### DATASET EXCERPTS
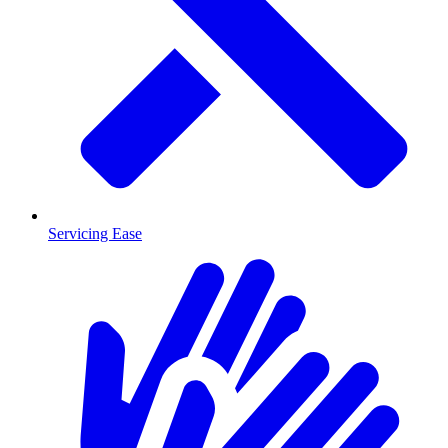
Servicing Ease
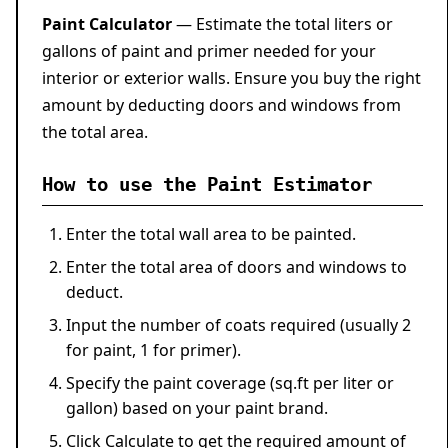
Paint Calculator
— Estimate the total liters or
gallons of paint and primer needed for your
interior or exterior walls. Ensure you buy the right
amount by deducting doors and windows from
the total area.
How to use the Paint Estimator
Enter the total wall area to be painted.
Enter the total area of doors and windows to
deduct.
Input the number of coats required (usually 2
for paint, 1 for primer).
Specify the paint coverage (sq.ft per liter or
gallon) based on your paint brand.
Click
Calculate
to get the required amount of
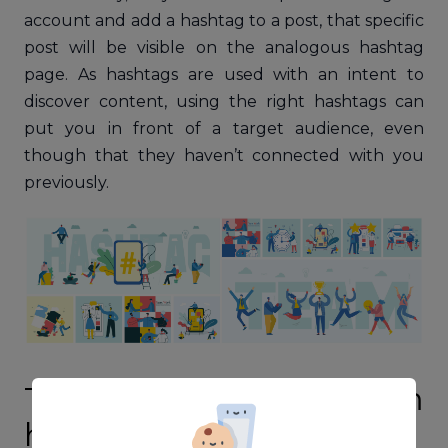
account and add a hashtag to a post, that specific
post will be visible on the analogous hashtag
page. As hashtags are used with an intent to
discover content, using the right hashtags can
put you in front of a target audience, even
though that they haven’t connected with you
previously.
Types of Instagram
hashtags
######
• WORK TASK:
Repeat every one of the lines above word for word, and leave the pictures out.

• RESPONSE BOX:
Servicing Ease
Paint Calculator
— Estimate the total liters or
gallons of paint and primer needed for your
interior or exterior walls. Ensure you buy the right
amount by deducting doors and windows from
the total area.
How to use the Paint Estimator
Enter the total wall area to be painted.
Enter the total area of doors and windows to
deduct.
Input the number of coats required (usually 2
for paint, 1 for primer).
Specify the paint coverage (sq.ft per liter or
gallon) based on your paint brand.
Click
Calculate
to get the required amount of
account and add a hashtag to a post, that specific
post will be visible on the analogous hashtag
page. As hashtags are used with an intent to
discover content, using the right hashtags can
put you in front of a target audience, even
though that they haven’t connected with you
previously.
Types of Instagram
hashtags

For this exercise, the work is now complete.